When DACA was passed, Islas said she was told she would receive financial aid, so she signed a lease for an apartment in Chapel Hill and planned on attending UNC the following fall. Only weeks before her planned move-in, she was told her financial aid fell through.

Islas was living in Chapel Hill unable to attend classes when a professor from her community college told her about the Golden Door scholarship, which she successfully applied for.

Islas, who moved from Mexico City to Pikeville, N.C., when she was 6 years old, did not share her immigration status with people in her hometown. Once she came to UNC, she said she felt more comfortable sharing her status.

“I was just concerned about being treated differently,” she said. “Even now, I’m a senior, and I’m applying for jobs. I hate bringing that up because I want them to see me for who I am, not my documentation status.”

Sophomore Mayela Peralta is also a Golden Door Scholar. She said she realized the limitations placed on her due to her documentation status when her older sister was accepted to UNC but was unable to pay for it because she lacked access to federal financial aid.

She said some of the most hurtful stigmas placed on undocumented citizens are the most common ones.

“I’ve been told that undocumented citizens don’t pay taxes, and they’re like, ‘You don’t deserve in-state tuition.’ If you knew that everyone had to pay taxes regardless (of documentation status), you’d understand that in-state tuition would be logical,” she said.

To become a Golden Door Scholar, Peralta said she filled out an online application, completed a phone interview and then had eight to 10 round-robin interviews in person — each of which lasted 15 to 20 minutes.

The Morehead-Cain scholarship is not available to students who aren’t documented, said Charles Lovelace, executive director of the Morehead-Cain Foundation.

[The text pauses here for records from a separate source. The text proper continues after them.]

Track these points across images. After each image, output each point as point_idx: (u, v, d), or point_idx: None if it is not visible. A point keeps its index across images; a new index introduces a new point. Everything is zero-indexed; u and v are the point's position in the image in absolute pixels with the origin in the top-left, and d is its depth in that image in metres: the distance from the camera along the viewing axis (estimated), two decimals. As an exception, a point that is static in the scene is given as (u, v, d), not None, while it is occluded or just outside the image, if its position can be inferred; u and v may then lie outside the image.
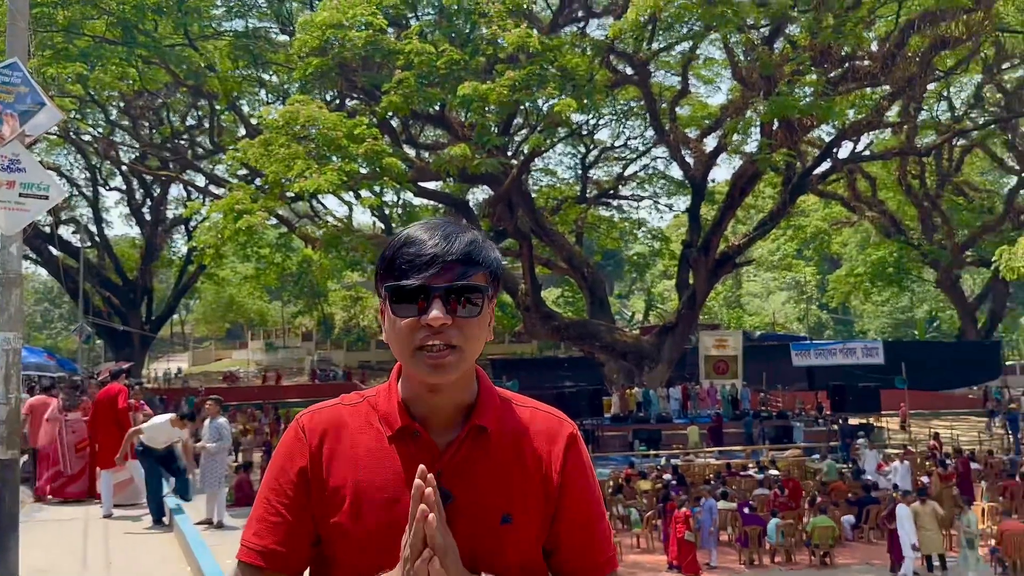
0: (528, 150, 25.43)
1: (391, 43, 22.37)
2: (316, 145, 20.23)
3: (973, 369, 39.73)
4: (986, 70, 35.19)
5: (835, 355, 32.57)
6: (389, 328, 1.42)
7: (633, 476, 18.88)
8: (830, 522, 14.76)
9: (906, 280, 46.73)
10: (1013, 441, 25.92)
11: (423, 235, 1.41)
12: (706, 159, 32.73)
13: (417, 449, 1.43)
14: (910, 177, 39.76)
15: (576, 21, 32.16)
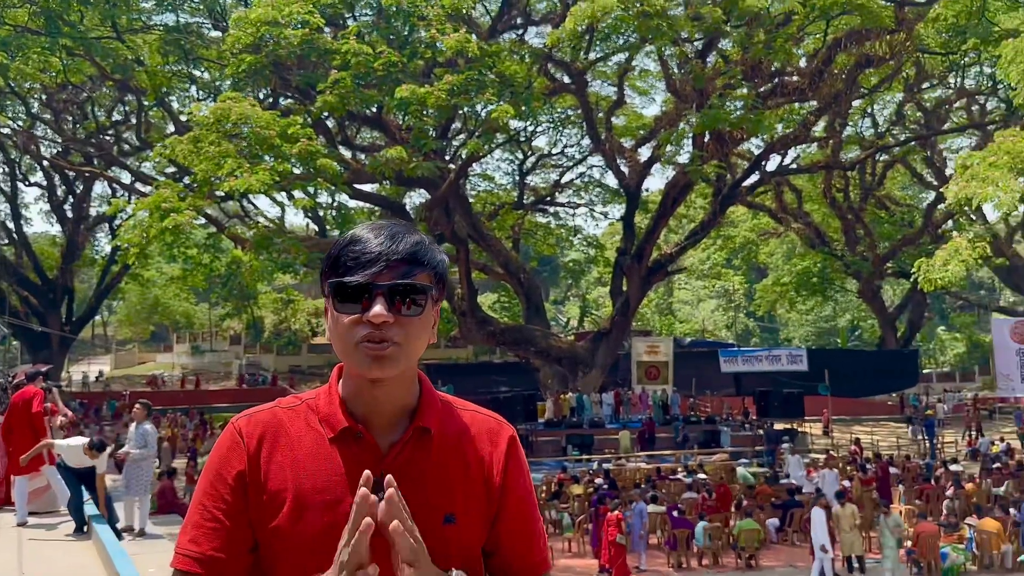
0: (466, 155, 25.44)
1: (328, 42, 22.08)
2: (248, 144, 19.81)
3: (892, 377, 41.23)
4: (907, 89, 36.66)
5: (761, 362, 33.40)
6: (332, 325, 1.41)
7: (566, 481, 18.99)
8: (755, 525, 15.10)
9: (829, 290, 48.27)
10: (929, 446, 26.96)
11: (369, 234, 1.41)
12: (640, 168, 33.27)
13: (359, 450, 1.42)
14: (835, 190, 41.11)
15: (515, 28, 32.33)
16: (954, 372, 51.21)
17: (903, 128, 40.79)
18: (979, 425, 31.17)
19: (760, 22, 25.98)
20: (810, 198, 42.79)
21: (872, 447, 25.86)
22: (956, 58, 32.38)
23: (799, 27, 26.59)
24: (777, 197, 41.45)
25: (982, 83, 36.21)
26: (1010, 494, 16.70)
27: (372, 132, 34.40)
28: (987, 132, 33.99)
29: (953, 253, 16.29)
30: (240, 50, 21.60)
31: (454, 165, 28.36)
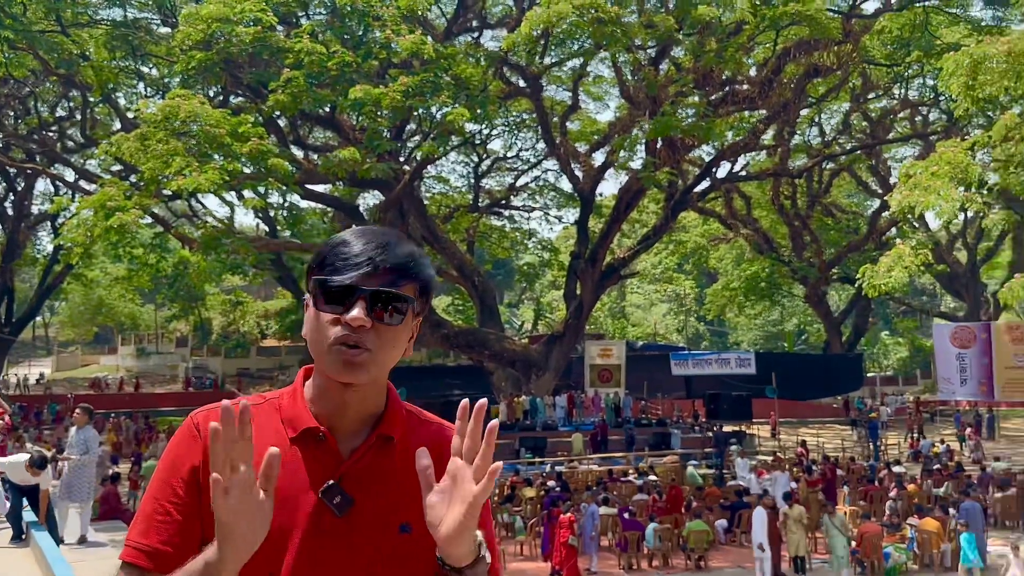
0: (420, 157, 25.30)
1: (280, 41, 21.80)
2: (197, 142, 19.43)
3: (838, 380, 42.17)
4: (853, 99, 37.56)
5: (711, 365, 33.87)
6: (310, 323, 1.41)
7: (519, 484, 19.01)
8: (705, 526, 15.29)
9: (777, 295, 49.18)
10: (872, 448, 27.62)
11: (361, 238, 1.41)
12: (594, 173, 33.51)
13: (320, 453, 1.41)
14: (783, 197, 41.93)
15: (470, 31, 32.33)
16: (897, 376, 52.57)
17: (849, 137, 41.78)
18: (921, 427, 32.05)
19: (712, 31, 26.38)
20: (759, 205, 43.56)
21: (818, 449, 26.41)
22: (900, 70, 33.30)
23: (749, 37, 27.07)
24: (727, 203, 42.13)
25: (925, 94, 37.29)
26: (950, 495, 17.19)
27: (325, 132, 34.06)
28: (929, 142, 35.03)
29: (896, 260, 16.71)
30: (190, 47, 21.19)
31: (408, 167, 28.21)
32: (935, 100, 35.89)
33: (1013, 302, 18.12)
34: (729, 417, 28.93)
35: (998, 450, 26.47)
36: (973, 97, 15.24)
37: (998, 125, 15.91)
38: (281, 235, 36.97)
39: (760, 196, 42.99)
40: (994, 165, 16.76)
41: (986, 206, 18.17)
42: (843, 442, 29.25)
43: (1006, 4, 28.20)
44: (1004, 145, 16.02)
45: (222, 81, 24.31)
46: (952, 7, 31.08)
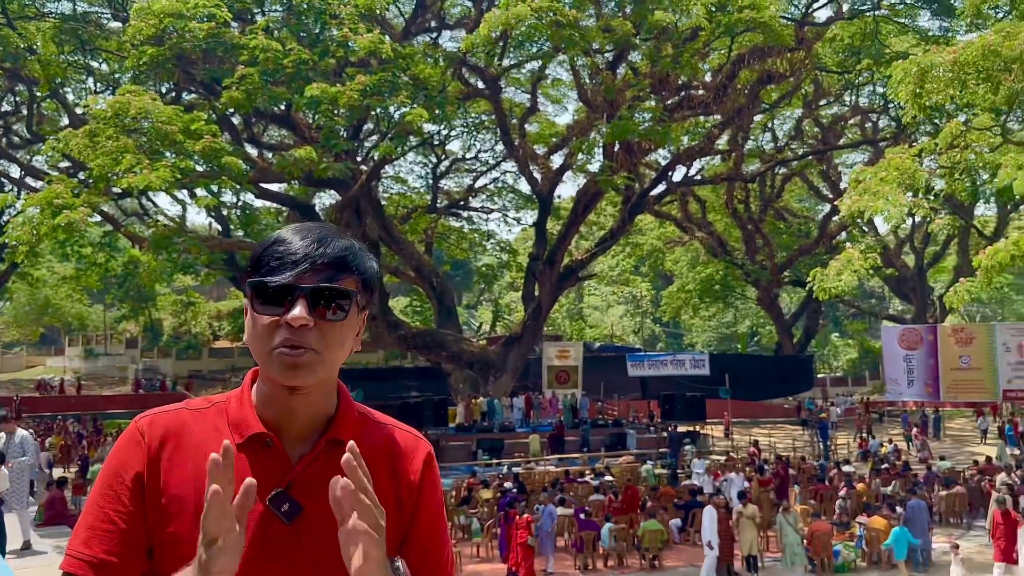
0: (378, 157, 25.13)
1: (235, 37, 21.46)
2: (148, 139, 19.04)
3: (789, 381, 42.92)
4: (806, 105, 38.30)
5: (666, 366, 34.23)
6: (250, 327, 1.35)
7: (475, 485, 18.98)
8: (659, 526, 15.42)
9: (731, 297, 49.92)
10: (822, 448, 28.15)
11: (295, 235, 1.36)
12: (553, 175, 33.65)
13: (268, 459, 1.37)
14: (736, 201, 42.56)
15: (428, 31, 32.22)
16: (846, 377, 53.69)
17: (801, 143, 42.58)
18: (870, 428, 32.77)
19: (668, 36, 26.68)
20: (713, 208, 44.15)
21: (770, 449, 26.84)
22: (851, 77, 34.06)
23: (705, 43, 27.43)
24: (682, 207, 42.65)
25: (875, 101, 38.17)
26: (897, 493, 17.59)
27: (280, 130, 33.64)
28: (879, 148, 35.86)
29: (846, 263, 17.06)
30: (141, 42, 20.74)
31: (366, 167, 28.01)
32: (884, 107, 36.75)
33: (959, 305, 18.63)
34: (684, 417, 29.26)
35: (943, 450, 27.19)
36: (920, 105, 15.64)
37: (944, 132, 16.36)
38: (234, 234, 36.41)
39: (714, 200, 43.58)
40: (940, 171, 17.23)
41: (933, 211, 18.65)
42: (794, 442, 29.77)
43: (952, 15, 29.00)
44: (950, 152, 16.47)
45: (174, 77, 23.84)
46: (901, 17, 31.90)
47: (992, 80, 14.42)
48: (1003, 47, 13.91)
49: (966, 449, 28.24)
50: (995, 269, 14.71)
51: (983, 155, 16.36)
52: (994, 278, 15.57)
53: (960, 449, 28.34)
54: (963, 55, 14.43)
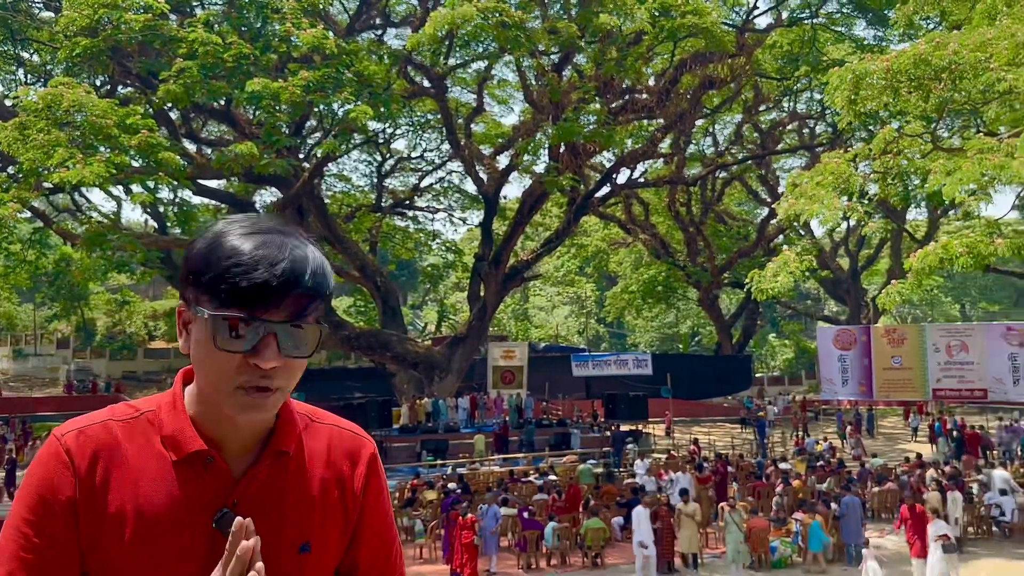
0: (321, 154, 24.79)
1: (173, 30, 20.93)
2: (82, 133, 18.43)
3: (728, 380, 43.73)
4: (745, 111, 39.07)
5: (610, 366, 34.52)
6: (201, 353, 1.22)
7: (420, 487, 18.87)
8: (602, 524, 15.56)
9: (673, 298, 50.63)
10: (760, 446, 28.75)
11: (252, 247, 1.19)
12: (498, 176, 33.67)
13: (209, 477, 1.28)
14: (678, 204, 43.21)
15: (373, 28, 31.93)
16: (783, 376, 54.94)
17: (741, 147, 43.42)
18: (805, 426, 33.58)
19: (612, 40, 26.93)
20: (656, 211, 44.74)
21: (709, 447, 27.30)
22: (790, 83, 34.88)
23: (648, 47, 27.78)
24: (626, 209, 43.13)
25: (812, 108, 39.15)
26: (832, 490, 18.06)
27: (219, 126, 32.95)
28: (815, 153, 36.78)
29: (782, 265, 17.46)
30: (75, 32, 20.07)
31: (308, 164, 27.62)
32: (821, 113, 37.72)
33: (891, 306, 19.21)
34: (626, 417, 29.56)
35: (876, 447, 28.02)
36: (855, 111, 16.09)
37: (878, 138, 16.85)
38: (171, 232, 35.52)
39: (657, 202, 44.17)
40: (874, 176, 17.76)
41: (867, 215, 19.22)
42: (733, 440, 30.33)
43: (886, 25, 29.95)
44: (883, 158, 16.99)
45: (109, 70, 23.14)
46: (838, 26, 32.83)
47: (923, 88, 14.92)
48: (933, 56, 14.40)
49: (898, 447, 29.16)
50: (925, 272, 15.22)
51: (914, 161, 16.91)
52: (924, 280, 16.11)
53: (892, 446, 29.24)
54: (896, 64, 14.90)
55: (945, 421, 28.95)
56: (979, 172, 13.53)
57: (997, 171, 13.29)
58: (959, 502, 16.07)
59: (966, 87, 14.79)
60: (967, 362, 22.91)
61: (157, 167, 19.10)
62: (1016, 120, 17.63)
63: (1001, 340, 22.06)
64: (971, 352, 22.75)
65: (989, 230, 15.30)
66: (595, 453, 25.53)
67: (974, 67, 14.12)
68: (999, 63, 13.50)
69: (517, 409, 29.76)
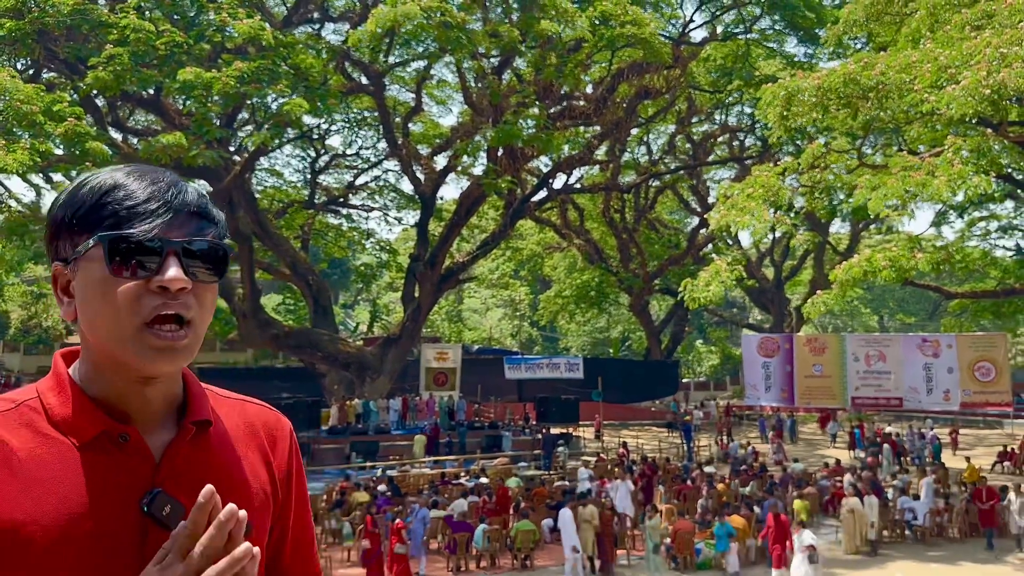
0: (253, 147, 24.29)
1: (103, 15, 20.22)
2: (4, 118, 17.65)
3: (657, 385, 44.49)
4: (679, 122, 39.89)
5: (542, 369, 34.78)
6: (94, 297, 1.07)
7: (348, 489, 18.65)
8: (532, 526, 15.64)
9: (605, 303, 51.26)
10: (687, 449, 29.35)
11: (140, 180, 1.10)
12: (436, 177, 33.56)
13: (125, 457, 1.11)
14: (613, 211, 43.78)
15: (311, 22, 31.46)
16: (709, 381, 56.18)
17: (673, 157, 44.30)
18: (730, 430, 34.42)
19: (553, 46, 27.17)
20: (591, 216, 45.26)
21: (638, 450, 27.74)
22: (722, 96, 35.75)
23: (588, 55, 28.11)
24: (562, 214, 43.52)
25: (743, 121, 40.19)
26: (754, 493, 18.55)
27: (148, 115, 31.95)
28: (745, 165, 37.81)
29: (714, 275, 17.89)
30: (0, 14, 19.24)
31: (239, 157, 27.03)
32: (751, 127, 38.76)
33: (815, 316, 19.85)
34: (558, 420, 29.82)
35: (797, 452, 28.91)
36: (786, 126, 16.63)
37: (806, 153, 17.44)
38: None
39: (592, 208, 44.68)
40: (802, 190, 18.36)
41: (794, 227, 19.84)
42: (660, 443, 30.88)
43: (816, 43, 30.99)
44: (811, 172, 17.59)
45: (35, 54, 22.19)
46: (770, 42, 33.82)
47: (852, 106, 15.49)
48: (862, 76, 14.98)
49: (817, 452, 30.12)
50: (849, 283, 15.80)
51: (841, 176, 17.55)
52: (847, 292, 16.72)
53: (812, 452, 30.19)
54: (826, 82, 15.44)
55: (863, 428, 30.05)
56: (902, 189, 14.14)
57: (919, 188, 13.90)
58: (875, 506, 16.70)
59: (891, 107, 15.43)
60: (884, 371, 23.78)
61: (83, 156, 18.39)
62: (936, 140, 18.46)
63: (916, 351, 23.00)
64: (888, 362, 23.63)
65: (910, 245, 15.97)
66: (527, 455, 25.65)
67: (899, 88, 14.74)
68: (923, 85, 14.12)
69: (449, 411, 29.69)
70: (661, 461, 24.31)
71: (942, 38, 15.49)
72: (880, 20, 20.57)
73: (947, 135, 16.19)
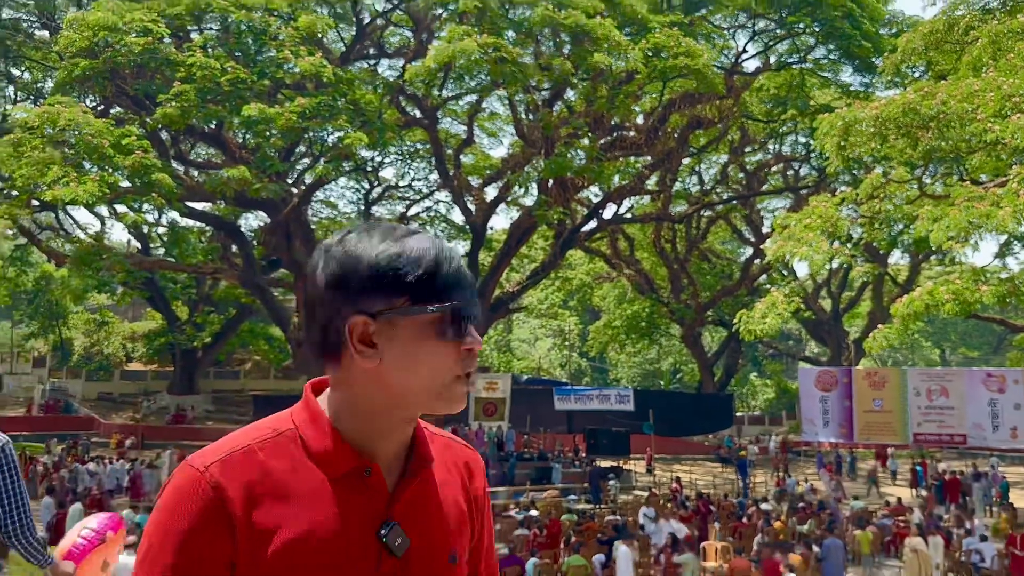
0: (312, 180, 24.84)
1: (171, 53, 21.02)
2: (75, 151, 18.38)
3: (710, 418, 43.72)
4: (731, 151, 39.61)
5: (592, 400, 34.41)
6: (417, 353, 1.21)
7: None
8: (583, 561, 15.41)
9: (656, 334, 50.76)
10: (742, 486, 28.72)
11: (446, 255, 1.25)
12: (486, 207, 33.85)
13: (368, 490, 1.25)
14: (663, 241, 43.53)
15: (367, 58, 32.22)
16: (764, 415, 55.04)
17: (726, 187, 43.92)
18: (786, 466, 33.61)
19: (604, 78, 27.33)
20: (641, 246, 45.03)
21: (691, 485, 27.25)
22: (776, 126, 35.44)
23: (639, 86, 28.20)
24: (612, 243, 43.39)
25: (797, 150, 39.73)
26: (812, 531, 18.05)
27: (208, 148, 32.96)
28: (800, 195, 37.28)
29: (770, 307, 17.62)
30: (74, 54, 20.10)
31: (296, 189, 27.65)
32: (807, 156, 38.27)
33: (877, 350, 19.39)
34: (608, 452, 29.45)
35: (856, 489, 28.08)
36: (843, 157, 16.39)
37: (865, 184, 17.16)
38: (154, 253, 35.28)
39: (643, 238, 44.47)
40: (860, 221, 18.05)
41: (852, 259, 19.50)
42: (714, 479, 30.29)
43: (872, 72, 30.58)
44: (870, 202, 17.28)
45: (106, 91, 23.14)
46: (824, 71, 33.46)
47: (911, 136, 15.22)
48: (922, 106, 14.73)
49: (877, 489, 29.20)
50: (911, 317, 15.41)
51: (901, 207, 17.21)
52: (909, 326, 16.31)
53: (872, 489, 29.29)
54: (885, 111, 15.21)
55: (926, 465, 29.09)
56: (966, 220, 13.80)
57: (983, 219, 13.55)
58: (940, 547, 16.10)
59: (953, 136, 15.12)
60: (947, 407, 23.04)
61: (149, 188, 19.03)
62: (999, 169, 18.02)
63: (981, 386, 22.25)
64: (951, 397, 22.90)
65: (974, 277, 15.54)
66: (576, 488, 25.39)
67: (961, 117, 14.45)
68: (986, 114, 13.83)
69: (498, 442, 29.58)
70: (716, 497, 23.85)
71: (1005, 66, 15.17)
72: (940, 48, 20.25)
73: (1011, 164, 15.80)
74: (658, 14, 28.16)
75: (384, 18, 31.07)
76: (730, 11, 32.44)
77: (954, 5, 20.53)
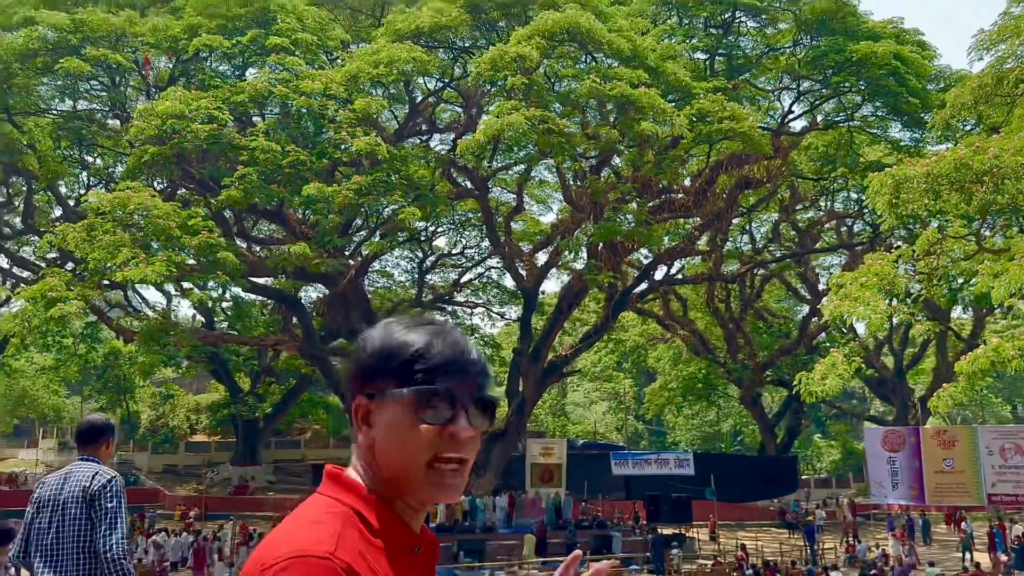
0: (368, 252, 25.53)
1: (235, 138, 22.12)
2: (144, 233, 19.33)
3: (775, 482, 42.48)
4: (782, 209, 39.44)
5: (650, 465, 33.80)
6: (397, 433, 1.29)
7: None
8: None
9: (713, 395, 49.90)
10: (810, 552, 27.76)
11: (439, 338, 1.33)
12: (537, 272, 34.19)
13: (414, 565, 1.36)
14: (717, 300, 43.15)
15: (420, 134, 33.28)
16: (830, 478, 53.30)
17: (778, 245, 43.56)
18: (856, 531, 32.40)
19: (650, 143, 27.69)
20: (694, 307, 44.68)
21: (757, 553, 26.45)
22: (826, 183, 35.29)
23: (686, 150, 28.48)
24: (664, 305, 43.16)
25: (849, 207, 39.38)
26: (887, 599, 17.38)
27: (269, 225, 34.15)
28: (855, 251, 36.79)
29: (830, 368, 17.35)
30: (143, 141, 21.32)
31: (353, 261, 28.40)
32: (859, 212, 37.89)
33: (943, 410, 18.90)
34: (669, 519, 28.78)
35: (931, 555, 26.92)
36: (897, 214, 16.30)
37: (921, 240, 16.98)
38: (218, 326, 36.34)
39: (695, 299, 44.18)
40: (918, 277, 17.80)
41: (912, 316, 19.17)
42: (781, 545, 29.35)
43: (922, 127, 30.40)
44: (927, 258, 17.07)
45: (174, 175, 24.36)
46: (873, 128, 33.36)
47: (965, 191, 15.11)
48: (974, 160, 14.65)
49: (954, 555, 27.96)
50: (977, 375, 15.04)
51: (959, 262, 16.95)
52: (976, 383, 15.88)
53: (947, 554, 28.05)
54: (936, 168, 15.16)
55: (1004, 528, 27.79)
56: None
57: (1045, 274, 13.29)
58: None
59: (1009, 189, 14.95)
60: (1023, 466, 22.15)
61: (215, 266, 19.85)
62: (1060, 221, 17.68)
63: (1058, 443, 21.36)
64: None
65: (1040, 332, 15.14)
66: (639, 558, 24.87)
67: (1016, 170, 14.31)
68: (1041, 168, 13.69)
69: (555, 509, 29.19)
70: (784, 565, 23.12)
71: (1059, 118, 15.04)
72: (990, 102, 20.15)
73: (1073, 216, 15.51)
74: (701, 81, 28.57)
75: (435, 96, 32.17)
76: (773, 74, 32.76)
77: (1002, 59, 20.48)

Even though Lovelace said the scholarship’s funding is not federal, he said federal and state policies barring undocumented students from receiving federal money are the reason why his foundation chooses to do the same.

“We are federally tax-exempt, so we feel like we have to comply with these issues,” Lovelace said. “If the University policy or state and federal policies changed, we would look at that. Absolutely, it’s a real problem.”

The Robertson Scholars Leadership Program, another full scholarship that partners programs at Duke University with UNC, does accept undocumented students, executive director Allen Chan said.

UNC graduate Emilio Vicente, who has lived in North Carolina for 15 years, was considered an international student when applying to UNC. He now works at the Southeast Immigrant Rights Network and said a lot of ignorance still surrounds the topic of documentation status.

“A big thing I always get asked is, ‘Why don’t you apply for papers? Why don’t you go to the end of the line?’” Vicente said. “The answers to those questions are very complicated.”

Sophomore Kristen Gardner, a member of Students United for Immigrant Equality, said it is important to recognize undocumented students face greater challenges in accessing higher education than U.S. citizens do.

“Not just the financial barriers, but the social stigma and emotional and physical stress that comes from feeling the need to hide your identity and feeling like you don’t belong in the community that you grew up in your whole life,” Gardner said. “I think it’s administration’s role to make (UNC) feel like a welcoming environment and be able to recognize the unique needs of these students and actively work to see that these students are thriving.”

Islas said undocumented people feel just as American as their documented counterparts and aren’t necessarily criminals.

“I always consistently get slapped in the face with, ‘Wait, you’re undocumented, so you can’t do this, you can’t do that,’ which feels horrible, because I grew up with a whole lot of other citizens that made me feel like one,” Islas said.